### Required action
Your task is to copy the lines of the data below from the line holding "nium fabrication, troubleshooting any" through the line holding "l Potential of", inclusive, exactly and with nothing added.

### Stored data
◆ ◆ ◆ ◆ ◆
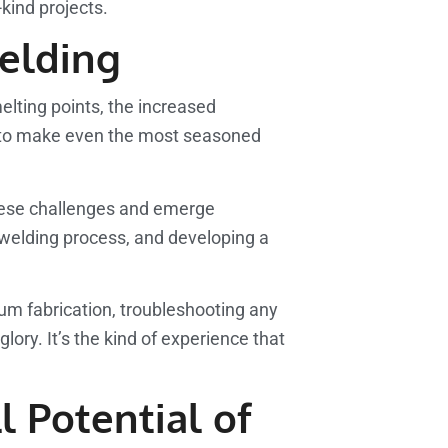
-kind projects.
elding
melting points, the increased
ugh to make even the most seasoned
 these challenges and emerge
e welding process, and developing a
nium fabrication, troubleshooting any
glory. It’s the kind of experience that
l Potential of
◆ ◆ ◆ ◆ ◆
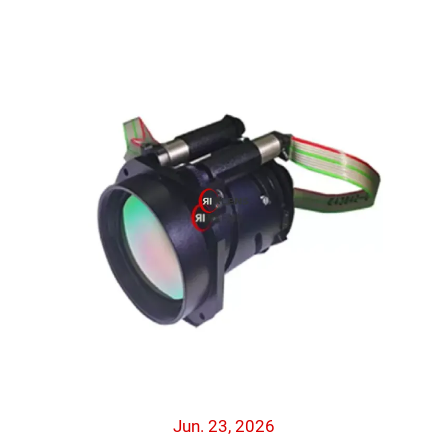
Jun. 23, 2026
◆ ◆ ◆ ◆ ◆
### Response area
nium fabrication, troubleshooting any
glory. It’s the kind of experience that
l Potential of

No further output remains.